##### Passage provided
Dr. Boyd sent Thompson to the hospital for x-rays of the thumb to see if there were any broken or fractured bones, and whether there was any dislocation at the joint. He did not need x-rays to tell him that his patient had a substantial sprain.


A radiologist is a medical doctor specializing in radiology. He frequently, as did *449 Dr. Clayton, contracts with a hospital to read x-rays taken of patients of referring doctors. He does not take the x-ray films. He is not a treating physician; he does not attempt to administer to or advise any patient. Indeed, quite frequently he never even sees the patient. He does have some responsibility to see that a good x-ray view has been taken and developed. His primary responsibility is to evaluate the developed x-ray films (in accordance with recognized standards of his profession) to determine disease or abnormality.


Roentgen rays are commonly known as x-rays. Images produced on film by these rays are not photographs. Precisely they are roentgenograms, also technically described as radiographs, but best known as "x-ray films."

When a person examines an x-ray, he is not examining a photograph of the inside of a body, much less "seeing" inside the body. An x-ray machine produces x-rays that have the unusual ability to penetrate solid matter. The degree of penetration depends upon the density of the body: the greater the density, the less penetration. X-rays passing through a body onto a chemically prepared film form an image when the film is processed or developed.

As noted, the more solid or dense the object, the more it absorbs the x-rays. Conversely, the less solid the object, the more easily the x-rays pass on through. In the human body bones and structures containing calcium constitute the densest of barrier to x-rays. Matter with the least density are air and gas. Therefore, when a portion of the anatomy is placed on an x-ray film plate (or "cassette" surface) and an x-ray is taken, the following takes place: The densest part of the anatomy such as the bone offers the greatest resistance and permits the least number of rays to penetrate through onto the film. That part of the film will be the lightest shade. Where no resistance has been encountered the film will be dark. The part offering some resistance, but not that of bone, will give a grayer, or darker shade than the bone, but not completely dark. The x-ray film is a chemical reproduction of the shadows cast by the object being x-rayed onto the x-ray film plate.
##########
Directions:
**A)** Say whether each statement agrees with the passage on x-rays, answering yes or no and quoting the deciding words.
(i) A radiologist takes the x-ray films.
(ii) Images produced on film by x-rays are photographs.
(iii) Bone lets the fewest rays through onto the film.
**B)** Answer these questions from the passage on x-rays.
(i) What did Dr. Boyd want the x-rays of Thompson's thumb to show?
(ii) Which matter has the least density?
(iii) How does the film look where no resistance has been encountered?
**C)** Carry on the passage about x-rays from its last sentence.
##### Recorded information
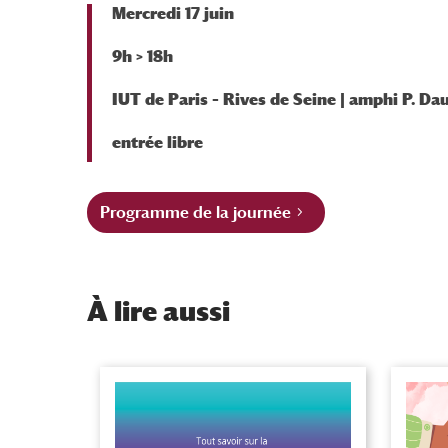
Mercredi 17 juin
9h > 18h
IUT de Paris – Rives de Seine | amphi P. D
entrée libre
Programme de la journée
À
lire aussi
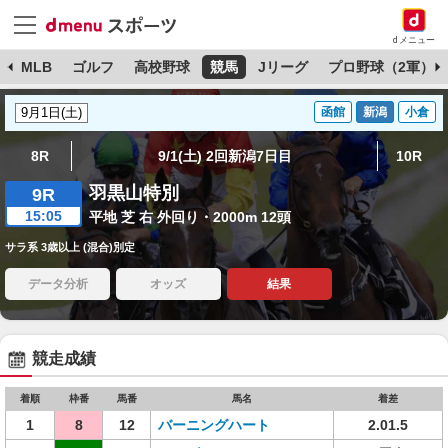
dメニュー
球
MLB
ゴルフ
高校野球
競馬
Jリーグ
プロ野球（2軍）
函館
新潟
小倉
8R
9/1(土) 2回新潟7日目
10R
羽黒山特別
9R
15:05
平地 芝 右 外回り・2000m 12頭
サラ系 3歳以上 (混合)別定
データ分析
オッズ
結果
競走成績
着順
枠番
馬番
馬名
着差
1
8
12
バーニングハート
2.01.5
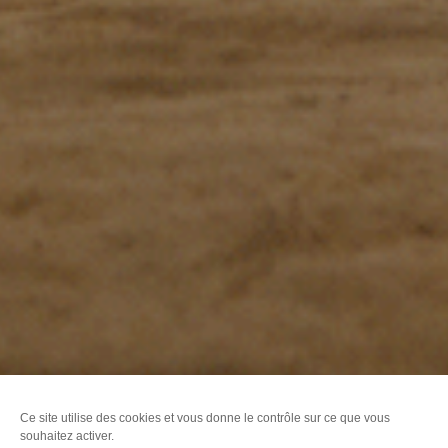
Ce site utilise des cookies et vous donne le contrôle sur ce que vous
souhaitez activer.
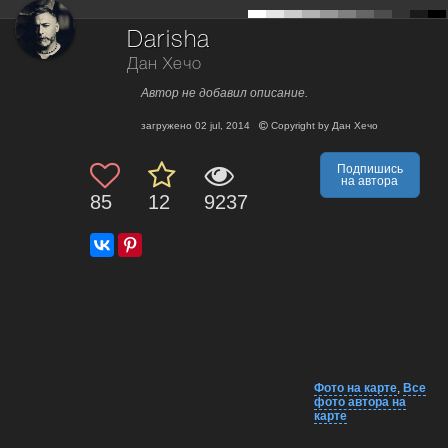
Darisha
Дан Хечо
Автор не добавил описание.
загружено
02 jul, 2014
Copyright by
Дан Хечо
Подпишись
на автора
85
12
9237
Фото на карте
,
Все
фото автора на
карте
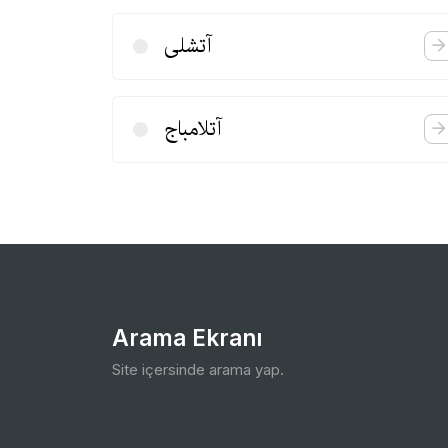
آتشلی
آتلامباج
Arama Ekranı
Site içersinde arama yap.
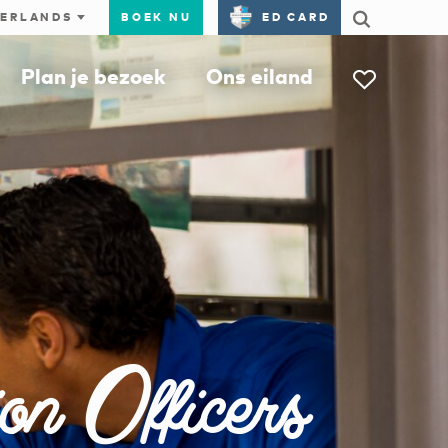
BOEK NU
ED CARD
Plan je bezoek
Ons eiland
n Officers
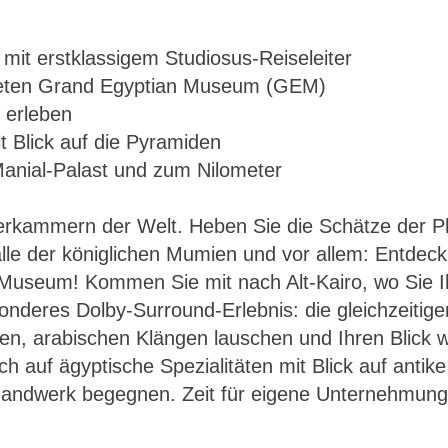
mit erstklassigem Studiosus-Reiseleiter
fneten Grand Egyptian Museum (GEM)
 erleben
 Blick auf die Pyramiden
Manial-Palast und zum Nilometer
erkammern der Welt. Heben Sie die Schätze der Ph
Ägypten – Kairo
alle der königlichen Mumien und vor allem: Entdeck
seum! Kommen Sie mit nach Alt-Kairo, wo Sie Ihr 
nderes Dolby-Surround-Erlebnis: die gleichzeitig
en, arabischen Klängen lauschen und Ihren Blick 
ch auf ägyptische Spezialitäten mit Blick auf anti
ndwerk begegnen. Zeit für eigene Unternehmungen g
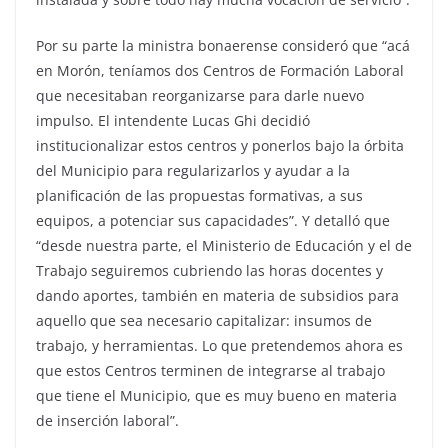
Por su parte la ministra bonaerense consideró que “acá
en Morón, teníamos dos Centros de Formación Laboral
que necesitaban reorganizarse para darle nuevo
impulso. El intendente Lucas Ghi decidió
institucionalizar estos centros y ponerlos bajo la órbita
del Municipio para regularizarlos y ayudar a la
planificación de las propuestas formativas, a sus
equipos, a potenciar sus capacidades”. Y detalló que
“desde nuestra parte, el Ministerio de Educación y el de
Trabajo seguiremos cubriendo las horas docentes y
dando aportes, también en materia de subsidios para
aquello que sea necesario capitalizar: insumos de
trabajo, y herramientas. Lo que pretendemos ahora es
que estos Centros terminen de integrarse al trabajo
que tiene el Municipio, que es muy bueno en materia
de inserción laboral”.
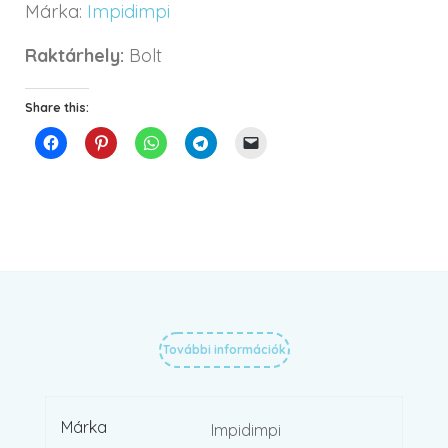
Márka:
Impidimpi
Raktárhely:
Bolt
Share this:
További információk
Márka
Impidimpi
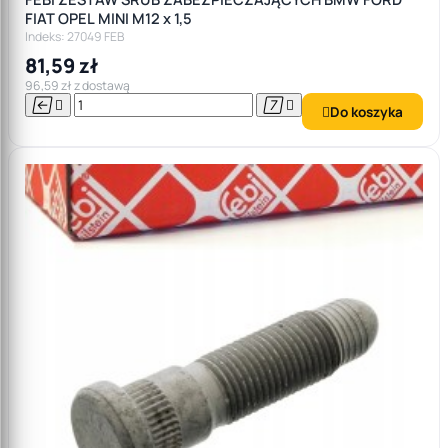
FIAT OPEL MINI M12 x 1,5
Indeks: 27049 FEB
81,59 zł
96,59 zł z dostawą




Do koszyka

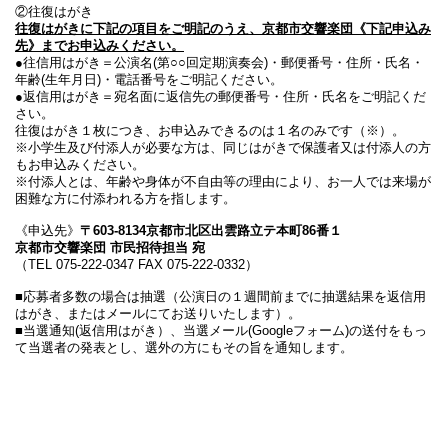
②往復はがき
往復はがきに下記の項目をご明記のうえ、京都市交響楽団《下記申込み
先》までお申込みください。
●往信用はがき＝公演名(第○○回定期演奏会)・郵便番号・住所・氏名・
年齢(生年月日)・電話番号をご明記ください。
●返信用はがき＝宛名面に返信先の郵便番号・住所・氏名をご明記くだ
さい。
往復はがき１枚につき、お申込みできるのは１名のみです（※）。
※小学生及び付添人が必要な方は、同じはがきで保護者又は付添人の方
もお申込みください。
※付添人とは、年齢や身体が不自由等の理由により、お一人では来場が
困難な方に付添われる方を指します。
《申込先》
〒603-8134京都市北区出雲路立テ本町86番１
京都市交響楽団 市民招待担当 宛
（TEL 075-222-0347 FAX 075-222-0332）
■応募者多数の場合は抽選（公演日の１週間前までに抽選結果を返信用
はがき、またはメールにてお送りいたします）。
■当選通知(返信用はがき）、当選メール(Googleフォーム)の送付をもっ
て当選者の発表とし、選外の方にもその旨を通知します。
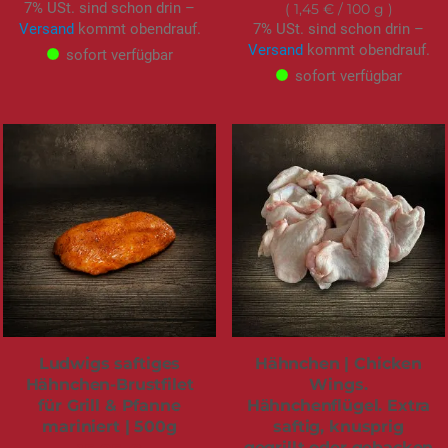
7% USt. sind schon drin –
1,45 €
/ 100 g
Versand
kommt obendrauf.
7% USt. sind schon drin –
Versand
kommt obendrauf.
sofort verfügbar
sofort verfügbar
Ludwigs saftiges
Hähnchen | Chicken
Hähnchen-Brustfilet
Wings.
für Grill & Pfanne
Hähnchenflügel. Extra
mariniert | 500g
saftig, knusprig
gegrillt oder gebacken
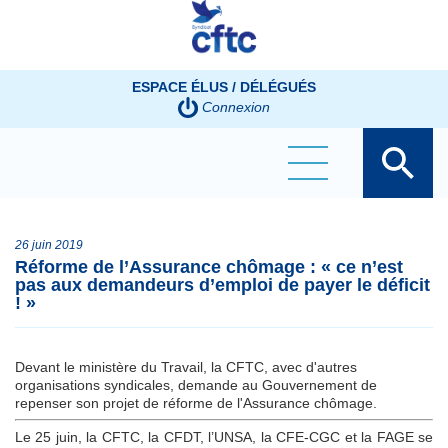
Panneau de gestion des cookies
ESPACE ÉLUS / DÉLÉGUÉS
Connexion
26 juin 2019
Réforme de l’Assurance chômage : « ce n’est
pas aux demandeurs d’emploi de payer le déficit
! »
Devant le ministère du Travail, la CFTC, avec d'autres
organisations syndicales, demande au Gouvernement de
repenser son projet de réforme de l'Assurance chômage.
Le 25 juin, la CFTC, la CFDT, l’UNSA, la CFE-CGC et la FAGE se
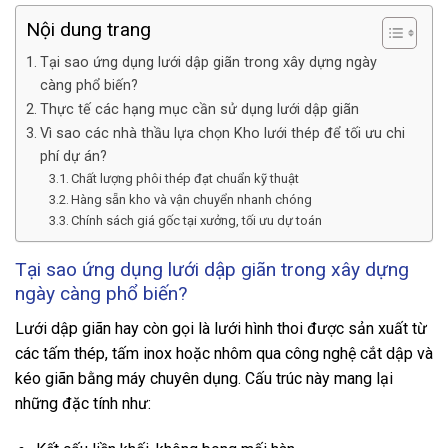
Nội dung trang
Tại sao ứng dụng lưới dập giãn trong xây dựng ngày
càng phổ biến?
Thực tế các hạng mục cần sử dụng lưới dập giãn
Vì sao các nhà thầu lựa chọn Kho lưới thép để tối ưu chi
phí dự án?
Chất lượng phôi thép đạt chuẩn kỹ thuật
Hàng sẵn kho và vận chuyển nhanh chóng
Chính sách giá gốc tại xưởng, tối ưu dự toán
Tại sao ứng dụng lưới dập giãn trong xây dựng
ngày càng phổ biến?
Lưới dập giãn hay còn gọi là lưới hình thoi được sản xuất từ
các tấm thép, tấm inox hoặc nhôm qua công nghệ cắt dập và
kéo giãn bằng máy chuyên dụng. Cấu trúc này mang lại
những đặc tính như:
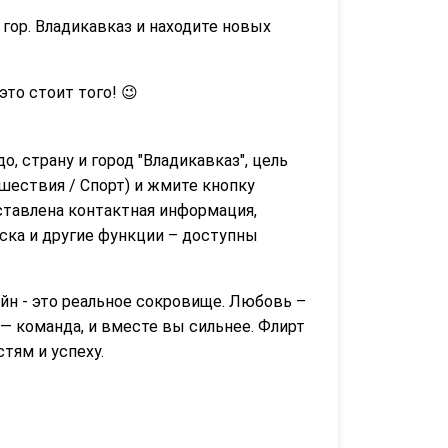
гор. Владикавказ и находите новых
 это стоит того! 😉
о, страну и город "Владикавказ", цель
шествия / Спорт) и жмите кнопку
ставлена контактная информация,
иска и другие функции – доступны
йн - это реальное сокровище. Любовь –
— команда, и вместе вы сильнее. Флирт
тям и успеху.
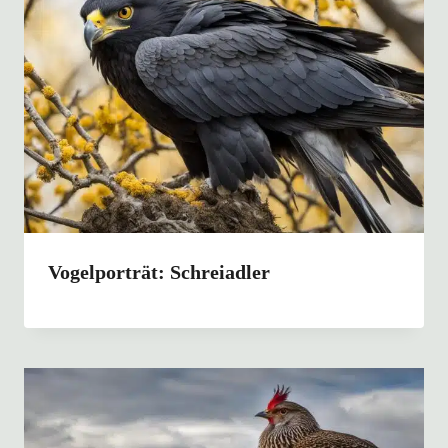
Vogelporträt: Schreiadler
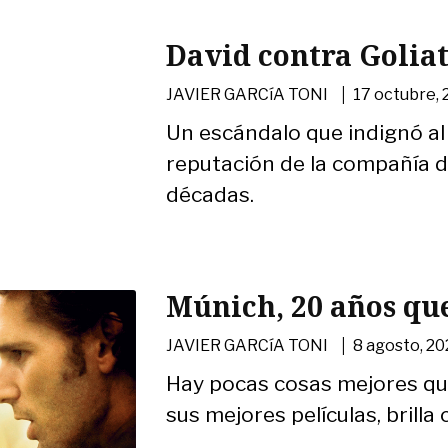
David contra Golia
|
JAVIER GARCíA TONI
17 octubre,
Un escándalo que indignó al 
reputación de la compañía d
décadas.
Múnich, 20 años que
|
JAVIER GARCíA TONI
8 agosto, 2
Hay pocas cosas mejores que
sus mejores películas, brill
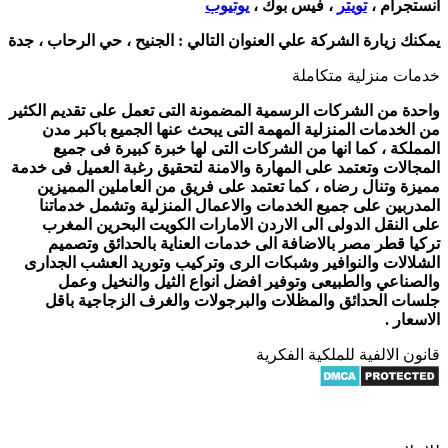
انستجرام ،
تويتر
، فيس بوك ،
يوتيوب
يمكنك زيارة الشركة علي العنوان التالي :
الجنيح ، حي الرحاب ، جدة
خدمات منزلية متكاملة
واحدة من الشركات الرسمية المضمونة التى تعمل على تقديم الكثير
من الخدمات المنزلية المهمة التى يبحث عنها الجميع باكبر مدن
المملكة ، كما انها من الشركات التى لها خبرة كبيرة فى جميع
المجالات وتعتمد على المهارة والامنة لتحقيق رغبة العميل فى خدمة
مميزة وتنال رضاه ، كما تعتمد على فريق من العاملين المميزين
المدربين على جميع الخدمات والاعمال المنزلية وتشمل خدماتنا
على النقل الدولى الى الاردن الامارات الكويت البحرين المغرب
تركيا قطر مصر بالاضافة الى خدمات العناية بالحدائق وتصميم
الشلالات والنوافير وشبكات الرى وتركيب وتوريد العشب الجدارى
والصناعي والطبيعى وتوفير افضل انواع الثيل والنخيل وعمل
جلسات الحدائق والمظلات والبرجولات والغرف الزجاجية باقل
الاسعار .
قانون الالفية للملكية الفكرية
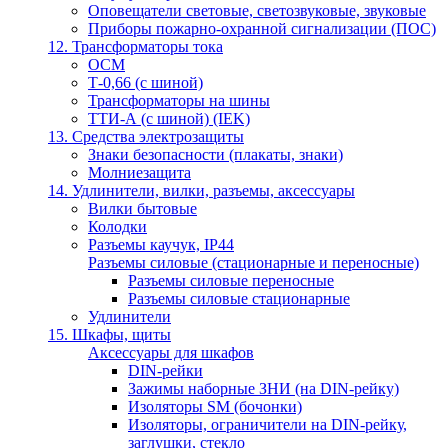
Оповещатели световые, светозвуковые, звуковые
Приборы пожарно-охранной сигнализации (ПОС)
12. Трансформаторы тока
ОСМ
Т-0,66 (с шиной)
Трансформаторы на шины
ТТИ-А (с шиной) (IEK)
13. Средства электрозащиты
Знаки безопасности (плакаты, знаки)
Молниезащита
14. Удлинители, вилки, разъемы, аксессуары
Вилки бытовые
Колодки
Разъемы каучук, IP44
Разъемы силовые (стационарные и переносные)
Разъемы силовые переносные
Разъемы силовые стационарные
Удлинители
15. Шкафы, щиты
Аксессуары для шкафов
DIN-рейки
Зажимы наборные ЗНИ (на DIN-рейку)
Изоляторы SM (бочонки)
Изоляторы, ограничители на DIN-рейку,
заглушки, стекло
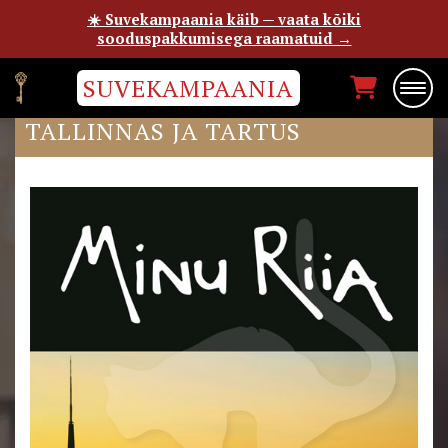
☀️ Suvekampaania käib — vaata kõiki
sooduspakkumisega raamatuid →
SUVEKAMPAANIA
“MINU RIIA” ESITLUSED
TALLINNAS JA TARTUS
##########
Solved problems:
**A)**
(i) No: "He does not take the x-ray films."
(ii) No: "Images produced on film by these rays are not photographs."
(iii) Yes: "The densest part of the anatomy such as the bone offers the greatest resistance and permits the least number of rays to penetrate through onto the film."

**B)**
(i) Whether there were any broken or fractured bones, and whether there was any dislocation at the joint.
(ii) Air and gas.
(iii) It will be dark.

**C)**
In the case of an x-ray film, however, the shadows are light, rather than dark. In this sense an x-ray film is similar to a negative in an ordinary photograph.

If a small piece or material, dirt or lint gets onto the undeveloped film, or the film is slightly crinkled when being developed, or is slightly scratched on the surface, this creates a problem in determining whether or not this was a representation of what was in the body, or a defect in the developed x-ray film. Radiologists call these imperfections which appear on the x-rays film "artifacts."


The perimeter of the entire area injured in this case is small. The total metacarpal-phalangeal joint and affected adjacent portions of the first phalange and first metacarpal bones was no more than an inch by an inch and a half in size.


When Dr. Clayton was asked to examine the x-ray films of Thompson's hand, he was looking for fractured bones as well as any dislocation at the joints. Soft tissues such as ligaments and muscles would not show up on an x-ray, and therefore any actual stretching or tearing of such tissues would not be revealed by x-rays. However, dislocation (subluxation) of the bones at a joint will be revealed by x-ray and indicate substantial disruption of the attached ligaments.

A bone may be fractured when it is broken in two or cracked. Dr. Clayton would have been interested in a fracture of this type. Another type of fracture is an "avulsion" fracture caused when a ligament is torn loose from the bone to which it has been attached and carries with it a piece of the bone. It was this last type of fracture Dr. Clayton was charged with negligently *450 failing to detect. Dr. Robertson testified he found three avulsion fractures.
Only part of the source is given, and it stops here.